First, a police officer, like any other person, has the legal right to defend him or herself when under attack. On the other side of the coin, police officers routinely encounter crazy people acting violent. What was special about this particular crazy, belligerent person that created a situation where the officer had to use his gun? In fact, officers are trained in the use of force for the sole purpose of minimizing injuries when encountering such situations.

I wonder how aggressive the officer was. I wonder if the circumstances were aggravated in any way by his actions. Why didn’t he deploy a tazer first?

Again, these are just questions at this point in time. I do not place any blame on the officer since the details of what happened are not yet known. All I am saying is that it is not uncommon for officers to encounter belligerent crazy people. However, because it resulted in a police shooting, hard questions must be asked. We need to understand the mechanics of what happened not only for courtroom purposes, but for police training purposes as well.

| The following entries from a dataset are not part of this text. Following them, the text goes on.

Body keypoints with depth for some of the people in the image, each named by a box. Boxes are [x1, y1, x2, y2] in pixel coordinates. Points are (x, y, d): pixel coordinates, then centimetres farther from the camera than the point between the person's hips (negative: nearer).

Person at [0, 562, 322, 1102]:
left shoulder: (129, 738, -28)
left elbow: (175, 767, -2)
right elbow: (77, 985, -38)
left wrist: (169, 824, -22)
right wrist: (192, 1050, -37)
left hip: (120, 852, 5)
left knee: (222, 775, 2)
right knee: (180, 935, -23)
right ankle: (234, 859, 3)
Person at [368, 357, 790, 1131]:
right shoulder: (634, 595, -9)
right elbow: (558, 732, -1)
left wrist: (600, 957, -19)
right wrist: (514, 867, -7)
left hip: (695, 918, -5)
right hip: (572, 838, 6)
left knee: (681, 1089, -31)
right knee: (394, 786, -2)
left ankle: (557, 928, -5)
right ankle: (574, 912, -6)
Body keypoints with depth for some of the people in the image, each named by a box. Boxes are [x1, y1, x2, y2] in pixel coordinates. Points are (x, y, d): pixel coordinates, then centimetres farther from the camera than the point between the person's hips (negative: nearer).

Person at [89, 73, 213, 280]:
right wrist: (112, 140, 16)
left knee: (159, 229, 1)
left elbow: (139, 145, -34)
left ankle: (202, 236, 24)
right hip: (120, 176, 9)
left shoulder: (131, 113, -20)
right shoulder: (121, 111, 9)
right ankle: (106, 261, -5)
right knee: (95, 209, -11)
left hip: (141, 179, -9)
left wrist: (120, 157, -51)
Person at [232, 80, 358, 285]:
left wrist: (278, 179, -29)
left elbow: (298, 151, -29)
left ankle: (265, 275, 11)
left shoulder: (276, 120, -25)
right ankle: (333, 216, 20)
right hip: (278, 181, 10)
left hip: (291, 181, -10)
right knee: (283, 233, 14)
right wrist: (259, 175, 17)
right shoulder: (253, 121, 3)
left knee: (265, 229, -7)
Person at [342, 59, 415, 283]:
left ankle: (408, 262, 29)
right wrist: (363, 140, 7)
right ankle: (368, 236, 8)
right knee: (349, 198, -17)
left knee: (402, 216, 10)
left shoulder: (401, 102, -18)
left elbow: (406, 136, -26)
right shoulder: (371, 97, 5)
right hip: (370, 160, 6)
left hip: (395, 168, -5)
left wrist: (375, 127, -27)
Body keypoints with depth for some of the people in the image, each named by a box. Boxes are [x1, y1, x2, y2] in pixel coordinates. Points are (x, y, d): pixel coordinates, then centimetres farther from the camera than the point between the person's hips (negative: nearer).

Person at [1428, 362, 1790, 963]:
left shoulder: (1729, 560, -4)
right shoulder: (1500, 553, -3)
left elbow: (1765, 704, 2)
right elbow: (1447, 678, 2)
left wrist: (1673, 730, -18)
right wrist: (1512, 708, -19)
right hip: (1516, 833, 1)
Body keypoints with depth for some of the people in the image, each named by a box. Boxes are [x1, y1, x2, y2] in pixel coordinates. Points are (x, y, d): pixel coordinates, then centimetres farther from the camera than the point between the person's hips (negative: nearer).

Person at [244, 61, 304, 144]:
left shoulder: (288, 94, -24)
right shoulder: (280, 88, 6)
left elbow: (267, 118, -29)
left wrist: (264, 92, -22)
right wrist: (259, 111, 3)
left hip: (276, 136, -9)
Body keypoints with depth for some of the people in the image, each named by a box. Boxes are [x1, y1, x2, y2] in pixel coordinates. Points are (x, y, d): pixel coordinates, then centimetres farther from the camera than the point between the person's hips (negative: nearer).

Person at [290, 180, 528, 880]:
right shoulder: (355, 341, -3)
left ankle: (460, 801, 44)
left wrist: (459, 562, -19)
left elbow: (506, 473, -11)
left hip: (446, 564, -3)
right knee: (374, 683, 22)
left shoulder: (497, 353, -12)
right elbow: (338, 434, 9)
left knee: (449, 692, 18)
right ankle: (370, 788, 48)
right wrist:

Use of lethal force is an option of last resort.

Aside from causation, my other question concerns the use of the tazer after the shooting. I wonder if deploying the tazer to a person with an abdominal gun shot wound is appropriate or aggravating. Again, these are fluid events and I am sure the officers used the best judgment possible given the circumstances.

At the end of the day, this case will come down to the factual details and whether or not the officer in question acted reasonably when he used lethal force.

Hopefully the officer will have a speedy recovery. Luckily for Martinez, he isn’t dead.